▸ Exercise description
Rewrite the lines below, replacing "Nvidia" with "NVIDIA" and keeping everything else unchanged. Omit the pictures.

[Opening Dataset entries section]

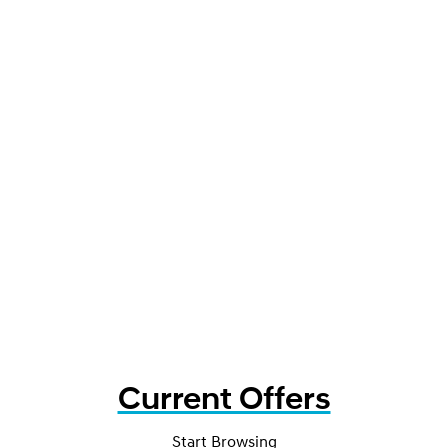
Current Offers
Start Browsing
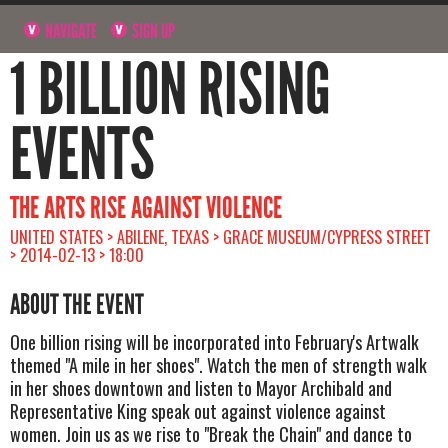
NAVIGATE
SIGN UP
1 BILLION RISING
EVENTS
THE ARTS RISE AGAINST VIOLENCE
UNITED STATES > ABILENE, TEXAS > GRACE MUSEUM/CYPRESS STREET
> 2014-02-13 > 18:00
ABOUT THE EVENT
One billion rising will be incorporated into February's Artwalk
themed "A mile in her shoes". Watch the men of strength walk
in her shoes downtown and listen to Mayor Archibald and
Representative King speak out against violence against
women. Join us as we rise to "Break the Chain" and dance to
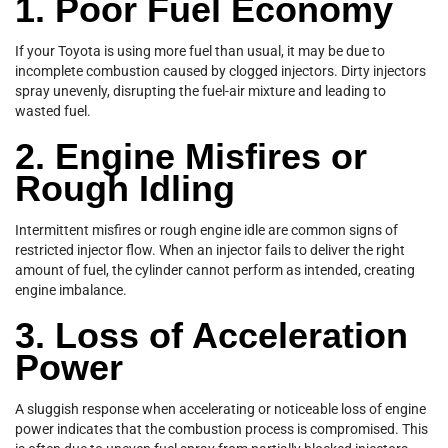
1. Poor Fuel Economy
If your Toyota is using more fuel than usual, it may be due to
incomplete combustion caused by clogged injectors. Dirty injectors
spray unevenly, disrupting the fuel-air mixture and leading to
wasted fuel.
2. Engine Misfires or
Rough Idling
Intermittent misfires or rough engine idle are common signs of
restricted injector flow. When an injector fails to deliver the right
amount of fuel, the cylinder cannot perform as intended, creating
engine imbalance.
3. Loss of Acceleration
Power
A sluggish response when accelerating or noticeable loss of engine
power indicates that the combustion process is compromised. This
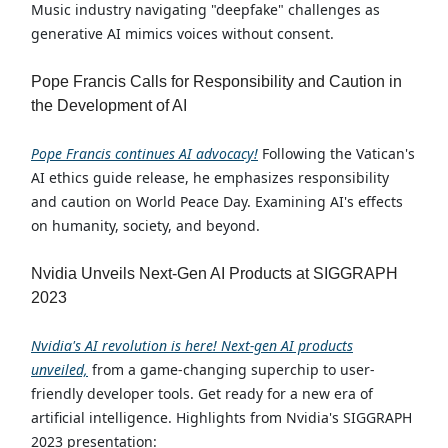
Music industry navigating "deepfake" challenges as
generative AI mimics voices without consent.
Pope Francis Calls for Responsibility and Caution in
the Development of AI
Pope Francis continues AI advocacy!
Following the Vatican's
AI ethics guide release, he emphasizes responsibility
and caution on World Peace Day. Examining AI's effects
on humanity, society, and beyond.
Nvidia Unveils Next-Gen AI Products at SIGGRAPH
2023
Nvidia's AI revolution is here! Next-gen AI products
unveiled,
from a game-changing superchip to user-
friendly developer tools. Get ready for a new era of
artificial intelligence. Highlights from Nvidia's SIGGRAPH
2023 presentation:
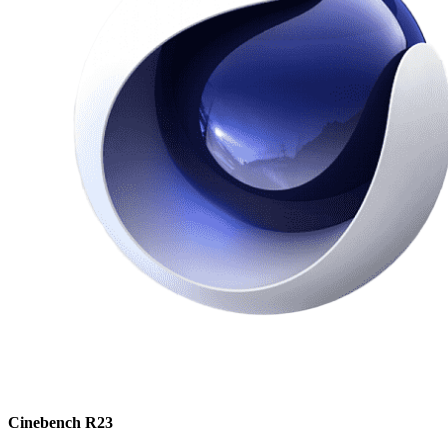
Cinebench R23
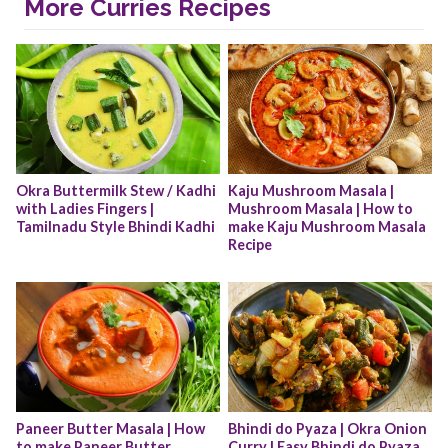
More Curries Recipes
Okra Buttermilk Stew / Kadhi 
Kaju Mushroom Masala | 
with Ladies Fingers | 
Mushroom Masala | How to 
Tamilnadu Style Bhindi Kadhi
make Kaju Mushroom Masala 
Recipe
Paneer Butter Masala | How 
Bhindi do Pyaza | Okra Onion 
to make Paneer Butter 
Curry | Easy Bhindi do Pyaza 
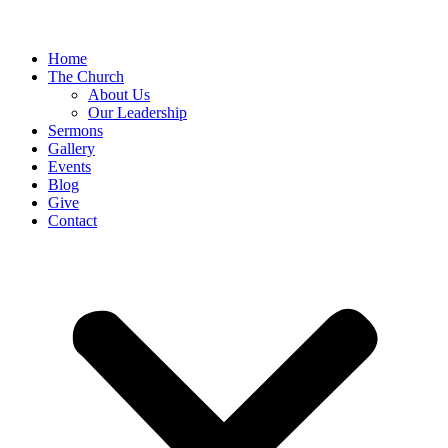
Home
The Church
About Us
Our Leadership
Sermons
Gallery
Events
Blog
Give
Contact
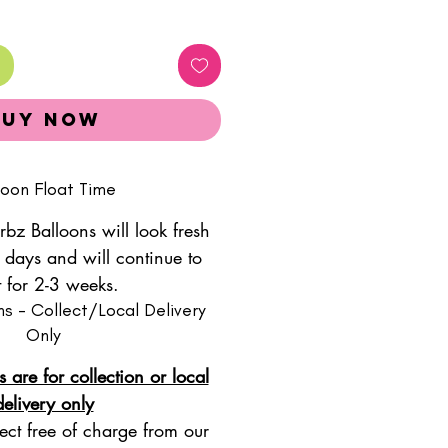
Buy Now
loon Float Time
rbz Balloons will look fresh
 days and will continue to
t for 2-3 weeks.
ns - Collect/Local Delivery
Only
s are for collection or local
delivery only
ect free of charge from our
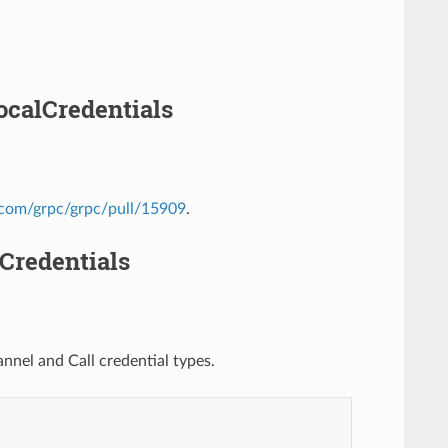
ocalCredentials
b.com/grpc/grpc/pull/15909
.
Credentials
nel and Call credential types.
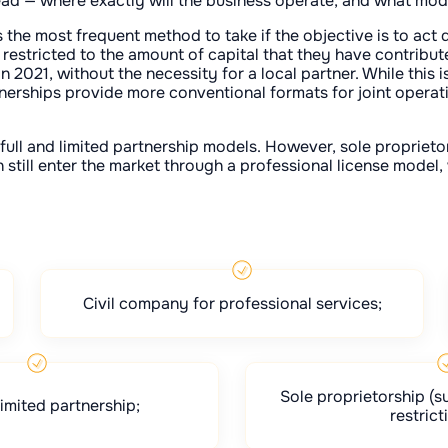
ead — where exactly will the business operate, and what mode
s the most frequent method to take if the objective is to act d
s restricted to the amount of capital that they have contribute
2021, without the necessity for a local partner. While this 
nerships provide more conventional formats for joint operatio
full and limited partnership models. However, sole propriet
still enter the market through a professional license model, w
Civil company for professional services;
Sole proprietorship (su
limited partnership;
restrict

[Closing Dataset entries section]

▸ Completed exercise
Current Offers
Start Browsing
NAVIGATE
SIGN UP
1 BILLION RISING
EVENTS
THE ARTS RISE AGAINST VIOLENCE
UNITED STATES > ABILENE, TEXAS > GRACE MUSEUM/CYPRESS STREET
> 2014-02-13 > 18:00
ABOUT THE EVENT
One billion rising will be incorporated into February's Artwalk
themed "A mile in her shoes". Watch the men of strength walk
in her shoes downtown and listen to Mayor Archibald and
Representative King speak out against violence against
women. Join us as we rise to "Break the Chain" and dance to
1. Poor Fuel Economy
If your Toyota is using more fuel than usual, it may be due to
incomplete combustion caused by clogged injectors. Dirty injectors
spray unevenly, disrupting the fuel-air mixture and leading to
wasted fuel.
2. Engine Misfires or
Rough Idling
Intermittent misfires or rough engine idle are common signs of
restricted injector flow. When an injector fails to deliver the right
amount of fuel, the cylinder cannot perform as intended, creating
engine imbalance.
3. Loss of Acceleration
Power
A sluggish response when accelerating or noticeable loss of engine
power indicates that the combustion process is compromised. This
Music industry navigating "deepfake" challenges as
generative AI mimics voices without consent.
Pope Francis Calls for Responsibility and Caution in
the Development of AI
Pope Francis continues AI advocacy!
Following the Vatican's
AI ethics guide release, he emphasizes responsibility
and caution on World Peace Day. Examining AI's effects
on humanity, society, and beyond.
NVIDIA Unveils Next-Gen AI Products at SIGGRAPH
2023
NVIDIA's AI revolution is here! Next-gen AI products
unveiled,
from a game-changing superchip to user-
friendly developer tools. Get ready for a new era of
artificial intelligence. Highlights from NVIDIA's SIGGRAPH
2023 presentation:
Cinebench R23
More Curries Recipes
Okra Buttermilk Stew / Kadhi 
Kaju Mushroom Masala | 
with Ladies Fingers | 
Mushroom Masala | How to 
Tamilnadu Style Bhindi Kadhi
make Kaju Mushroom Masala 
Recipe
Paneer Butter Masala | How 
Bhindi do Pyaza | Okra Onion 
to make Paneer Butter 
Curry | Easy Bhindi do Pyaza 
Home
The Church
About Us
Our Leadership
Sermons
Gallery
Events
Blog
Give
Contact
Buy Now
loon Float Time
rbz Balloons will look fresh
 days and will continue to
t for 2-3 weeks.
ns - Collect/Local Delivery
Only
s are for collection or local
delivery only
ect free of charge from our
ocalCredentials
b.com/grpc/grpc/pull/15909
.
Credentials
nel and Call credential types.
ead — where exactly will the business operate, and what mode
s the most frequent method to take if the objective is to act d
s restricted to the amount of capital that they have contribute
2021, without the necessity for a local partner. While this 
nerships provide more conventional formats for joint operatio
full and limited partnership models. However, sole propriet
still enter the market through a professional license model, w
Civil company for professional services;
Sole proprietorship (su
limited partnership;
restrict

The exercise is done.